I’d like to know what planet ASUS are on and what the THC content is in the atmosphere there.
|Ryzen R7 1800X||8/16||16MB||95W||3.6GHz||4.00GHz||4.1GHz||$499||R8,199|
|i7 6900K||8/16||20MB||140W||3.2GHz||3.7GHz||N/A||$1000||R18 280|
|Ryzen R7 1700X||8/16||16MB||95W||3.4GHz||3.8GHz||3.9GHz||$399||R6,299|
|Ryzen R7 1700||8/16||16MB||65W||3.0GHz||3.7GHz||N/A||$329||R5,199|
AMD have come out the stables exceptionally aggressively, with prices well below their immediate Intel counterparts. From top to bottom, all except the 10 core Intel flagship, AMD has an answer to every chip Intel has at the high end. Whether they were offering the same core chips at half the price of their Intel equivalent, or simply more cores at a lower price, AMD has pretty much smashed the ball into Intel’s court.
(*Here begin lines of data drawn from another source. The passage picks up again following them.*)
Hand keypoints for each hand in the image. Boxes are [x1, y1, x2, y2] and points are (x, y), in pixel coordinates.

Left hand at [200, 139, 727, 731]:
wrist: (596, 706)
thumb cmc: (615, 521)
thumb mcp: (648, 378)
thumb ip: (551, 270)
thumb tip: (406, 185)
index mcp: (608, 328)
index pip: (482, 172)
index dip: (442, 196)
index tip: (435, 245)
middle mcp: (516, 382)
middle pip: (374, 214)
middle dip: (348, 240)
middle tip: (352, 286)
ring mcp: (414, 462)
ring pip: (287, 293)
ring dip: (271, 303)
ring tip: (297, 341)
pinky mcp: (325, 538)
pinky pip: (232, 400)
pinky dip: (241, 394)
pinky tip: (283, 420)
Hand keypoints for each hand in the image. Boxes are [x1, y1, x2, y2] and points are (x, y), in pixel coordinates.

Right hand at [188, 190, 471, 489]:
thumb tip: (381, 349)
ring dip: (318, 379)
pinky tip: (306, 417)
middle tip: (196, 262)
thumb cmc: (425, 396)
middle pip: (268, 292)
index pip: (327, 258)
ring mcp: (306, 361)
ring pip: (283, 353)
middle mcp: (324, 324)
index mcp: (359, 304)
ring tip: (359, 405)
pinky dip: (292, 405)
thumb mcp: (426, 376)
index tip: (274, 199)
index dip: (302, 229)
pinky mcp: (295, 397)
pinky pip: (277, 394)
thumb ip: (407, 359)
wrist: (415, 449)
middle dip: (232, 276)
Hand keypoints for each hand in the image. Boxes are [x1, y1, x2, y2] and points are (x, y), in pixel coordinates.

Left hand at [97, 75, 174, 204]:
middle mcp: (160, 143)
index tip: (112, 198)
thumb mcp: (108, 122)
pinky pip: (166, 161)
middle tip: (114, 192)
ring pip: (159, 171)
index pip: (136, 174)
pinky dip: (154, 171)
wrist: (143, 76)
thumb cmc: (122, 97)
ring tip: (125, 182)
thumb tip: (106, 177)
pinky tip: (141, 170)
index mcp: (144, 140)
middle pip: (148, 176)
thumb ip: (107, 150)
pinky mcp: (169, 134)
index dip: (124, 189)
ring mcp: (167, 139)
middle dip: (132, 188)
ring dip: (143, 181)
Now that’s all good and well, but having more cores means nothing from the company that brought us an “8-core” Bulldozer CPU that was outdone in single threaded performance by a dual core Intel i3 CPU in gaming. However, AMD has been more than willing to present demos and Cinebench scores showing performance that’s at best faster, and at worst, the same than Intel. This went a step further at the launch event, in which AMD had set up multiple PCs set up with Ryzen and Intel PCs showcasing what they’ve done before, the difference being the media could actually do the demos and gaming tests themselves.
Using graphs from PCPerformance, you can see that AMD are more than capable of keeping up with the best that Intel has to offer. The R7 1800X is half the price of the 6900K, but is 9% faster in Cinebench. The 1700X is 34% faster than the 6800K, while the 1700 in 31% faster than the 7700K. It’s all just faster, with even the R7 1700 (which is priced to trade blows with the 7700K) pushing around a 6800K, which is priced $100 more.
A LinusTechTips video showed an Intel system with a 6800K and a Ryzen 1700 playing Battlefield 1 at 4K with Titan XPs SLI—and in this instance the AMD machine was a few FPS faster. The system with the less expensive chip was faster than that system with the more expensive chip—it really comes down to that simple metric.
There we have it, something Official and fact based information about Ryzen from AMD. AMD are clearly pleased with their products, and the amount of confidence they have clearly shows in the degree of information, and the line-up, boards and system builders they have lined up to take up the Ryzen mantle.